It is common sense to try and clear your head space while you’re flying. We each have our own system for access to our flight plan and charts.
Organisation in the cockpit
Even if you are using an EFB, it's a good idea to have your backup charts appropriately folded and within reach. Also, store your charts in the order in which you are going to need them.
Make you have a fully charged phone if you plan on using it en route. Also make sure you put it somewhere accessible.
A Bluetooth enabled headset and smart phone is an invaluable combination in the cockpit.
Just make sure you turn it off to avoid distraction anywhere near take-off, landing, or circuit entry. Some people recommend not having your phone on at all below 5,000 ft. You need to make your own rule depending on your own circumstances.
Use your phone to call up an AWIS where no radio frequency is available. Why not load this into your phone before you take off? It's just one more thing you don't have to go looking for in-flight.
Don't leave home without ...
Part 91 of CASR, MOS 26.64 states:
- 'an aircraft that is flying over a remote area is required to carry appropriate survival equipment for sustaining life for the area that is being overflown'.
We all have our own lists, but here are a few items we'd recommend you don't leave home without.

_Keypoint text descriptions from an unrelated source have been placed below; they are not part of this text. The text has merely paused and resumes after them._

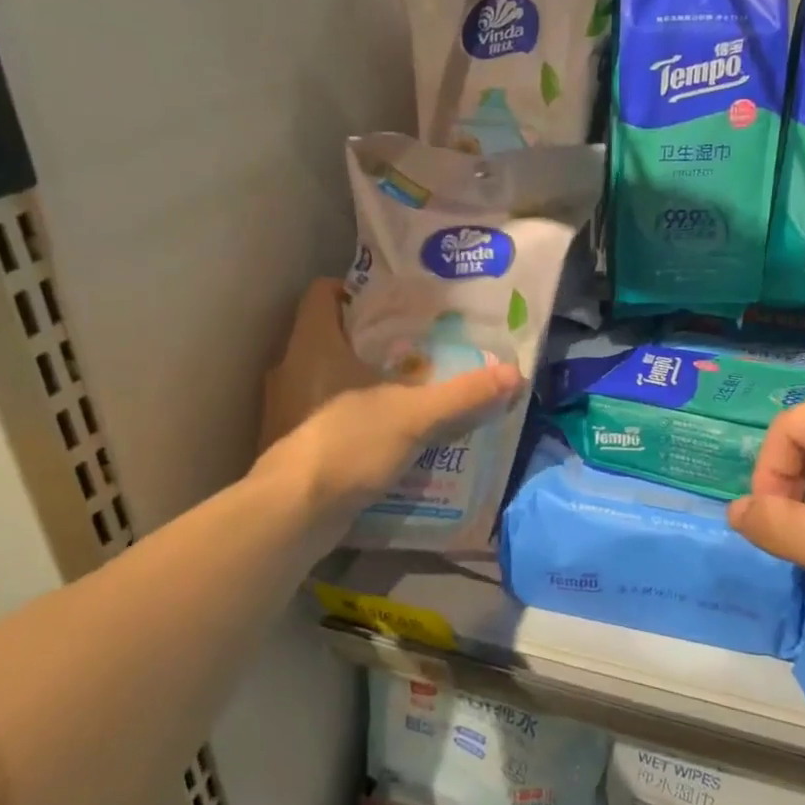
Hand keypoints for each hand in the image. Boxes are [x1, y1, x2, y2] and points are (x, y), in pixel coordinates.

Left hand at [257, 279, 520, 512]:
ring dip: (366, 382)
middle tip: (419, 345)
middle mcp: (293, 369)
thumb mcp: (416, 415)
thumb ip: (464, 395)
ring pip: (331, 378)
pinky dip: (357, 417)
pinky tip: (389, 432)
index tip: (396, 302)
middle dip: (374, 340)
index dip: (356, 290)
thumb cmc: (349, 443)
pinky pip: (330, 415)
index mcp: (314, 343)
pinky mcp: (294, 444)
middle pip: (333, 336)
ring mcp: (289, 409)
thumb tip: (515, 375)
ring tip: (411, 388)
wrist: (293, 515)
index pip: (324, 293)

This includes:
- fuel carnet cards and any fuel apps required, downloaded onto your device
- cables, chargers, back-up tablet if using an EFB
- 406 MHz Personal Locator Beacon (PLB), registered and recently tested
- spare hand-held GPS with fully charged batteries
- spare hand-held radio, fully charged
- for flight in remote areas, consider hiring a satellite phone
- spare headset (if possible)
- pocket survival blanket which can also act as an earth mat that can potentially double the range of your PLB
- having a spare aircraft key cut, in case you misplace your normal key
- water – dehydration is more debilitating than you might think
- your LAME's number on speed-dial
- motion sickness bags
- a head torch if you plan on flying after dark or pre-flighting before first light
- cushions for the vertically challenged (extra comfort for long flights too)
- sun cap – test drive it under your headset before you leave home
- jellybeans. OK, they're not vital, but do take your favourite healthy snack
- some cash as some remote services might not take credit/debit cards.

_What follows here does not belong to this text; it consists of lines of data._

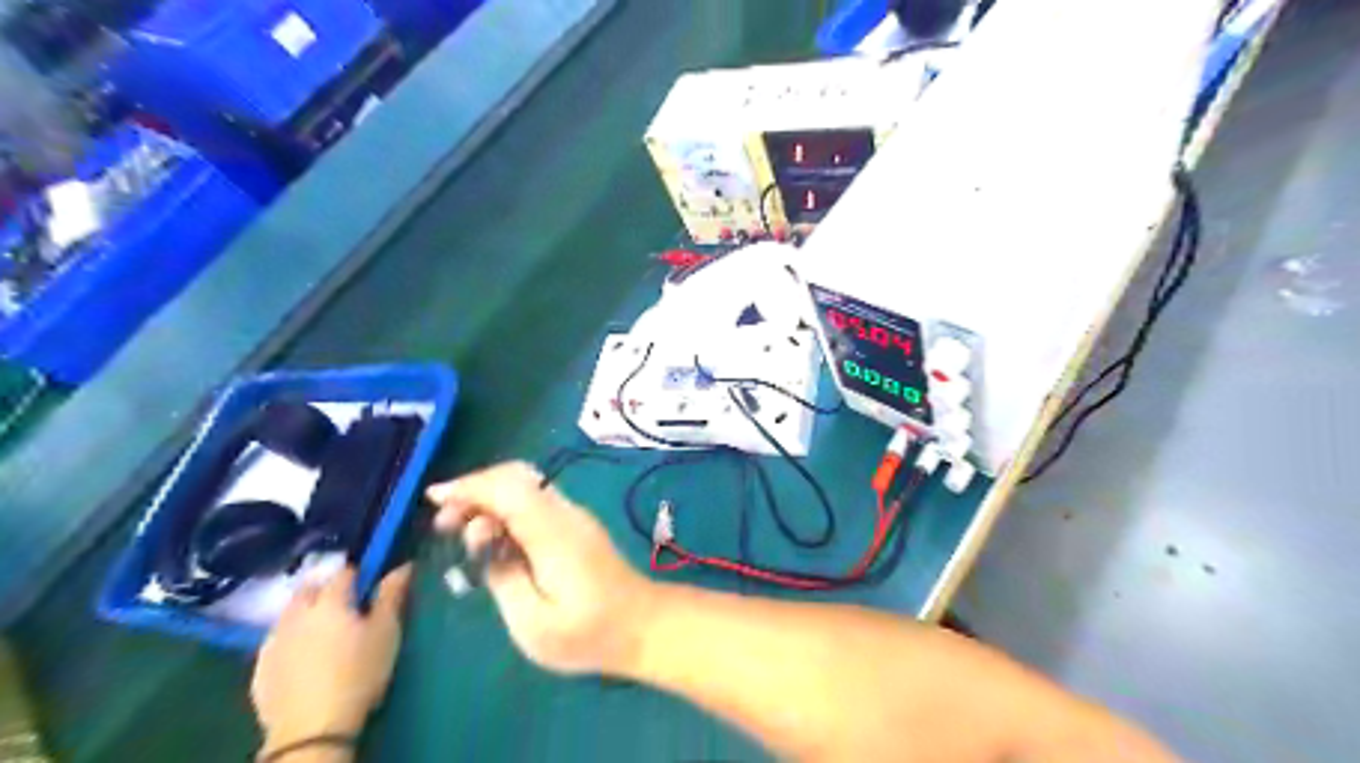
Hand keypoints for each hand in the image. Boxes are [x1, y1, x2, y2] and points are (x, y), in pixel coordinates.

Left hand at [247, 567, 408, 751]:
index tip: (370, 584)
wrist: (312, 729)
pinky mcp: (260, 668)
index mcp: (331, 601)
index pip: (344, 573)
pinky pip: (277, 640)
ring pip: (290, 613)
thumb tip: (403, 566)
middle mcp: (298, 614)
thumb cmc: (359, 673)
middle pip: (309, 588)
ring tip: (325, 630)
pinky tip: (304, 655)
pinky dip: (291, 638)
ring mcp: (274, 640)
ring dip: (306, 612)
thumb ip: (392, 596)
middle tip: (347, 604)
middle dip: (326, 588)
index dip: (359, 573)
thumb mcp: (386, 632)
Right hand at [425, 461, 655, 676]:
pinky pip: (536, 502)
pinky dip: (507, 509)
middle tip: (446, 521)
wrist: (644, 625)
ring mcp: (575, 517)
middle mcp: (565, 514)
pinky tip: (493, 538)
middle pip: (517, 477)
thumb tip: (488, 547)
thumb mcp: (533, 623)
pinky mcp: (577, 526)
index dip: (469, 486)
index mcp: (553, 532)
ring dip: (490, 498)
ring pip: (526, 486)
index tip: (434, 499)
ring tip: (464, 532)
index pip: (509, 488)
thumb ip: (503, 579)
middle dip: (475, 489)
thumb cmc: (589, 633)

And on the ground, make sure you don't forget:
- a decent tie-down kit will let you sleep way better at night when that desert wind starts howling. A good combination is a set of three-star pickets cut to 400 mm lengths, strong ropes like braided nylon or Dacron, and a 1 kg mallet. Then as long as your knots hold, you should find your pride and joy the next morning exactly where you left it last night
- a light broom or brush to sweep away any stones in the dirt around your prop. Pick up and throw away any big ones by hand. This is a fun game for the passengers. Just make sure the master switch is off and the keys are visible, away from the ignition
- to be kind to your aircraft. If you don't have an all-over cover, pack a big sun visor to lay above her instrument panel. This is handy when she's going to be basking in the hot sun for a couple of days.

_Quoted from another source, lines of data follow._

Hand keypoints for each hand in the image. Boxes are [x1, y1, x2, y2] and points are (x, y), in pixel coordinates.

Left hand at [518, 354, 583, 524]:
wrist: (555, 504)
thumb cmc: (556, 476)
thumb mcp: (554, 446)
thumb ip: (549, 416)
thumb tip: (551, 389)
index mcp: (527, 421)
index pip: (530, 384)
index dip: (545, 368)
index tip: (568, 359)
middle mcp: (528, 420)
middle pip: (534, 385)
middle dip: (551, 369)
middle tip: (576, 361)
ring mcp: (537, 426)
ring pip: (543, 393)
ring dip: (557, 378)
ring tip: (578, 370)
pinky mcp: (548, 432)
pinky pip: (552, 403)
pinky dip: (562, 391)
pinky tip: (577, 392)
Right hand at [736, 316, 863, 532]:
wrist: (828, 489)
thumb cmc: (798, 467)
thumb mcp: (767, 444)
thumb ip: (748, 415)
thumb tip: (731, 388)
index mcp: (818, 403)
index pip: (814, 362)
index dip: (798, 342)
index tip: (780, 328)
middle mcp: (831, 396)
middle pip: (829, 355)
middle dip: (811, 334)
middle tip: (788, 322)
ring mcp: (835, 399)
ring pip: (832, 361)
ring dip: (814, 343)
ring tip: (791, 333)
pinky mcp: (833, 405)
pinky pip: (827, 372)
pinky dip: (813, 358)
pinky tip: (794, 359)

Whilst we're filling the boot, throw in your:
- tool kit
- fuel drain
- oil funnel (and plenty of spare oil)
- wheel chocks
- gust lock air filter covers.
Bugs and other visitors
Keep your windscreen clean. As our Out-n-Back crews found out while flying from Dirranbandi to Narrabri, there's a fair chance you'll fly through farming and pastoral land. These are magnets to large swarms of flying creatures.
At certain times of year, often during harvest time, insects like grasshoppers and locusts can end up slap bang in the middle of your windscreen. You'll soon be squinting through fast-decreasing spaces between the carnage, making it very hard to see much at all.
If it's getting ridiculous, try flying at a different level. The point is, check your windscreen before each leg of your flight.
If you already have a build-up of splotches on your windscreen when you take off, then good luck spotting your destination airstrip. It would also be tough to see other aircraft traffic, particularly if you're looking into a setting sun.
Try and look after your aircraft en route rather than waiting till you get home.
Start by keeping your leading-edge surfaces as clean as possible. Bugs aren't fussy where they land.
Next time you have a weather-induced lay day somewhere, why not give the plane a wipe down? As you and your wet cloth make your way around the aircraft, take the opportunity of checking all's well with:
- other nooks and crannies of the airframe you might have not inspected for a while.
On your daily inspection, check that a bug hasn't crawled into your pitot tube where it's safe and warm.
This is a good place to remind you (before you leave home) to make sure your pitot tube cover fits snugly. There should be no inviting gaps or worn elastic.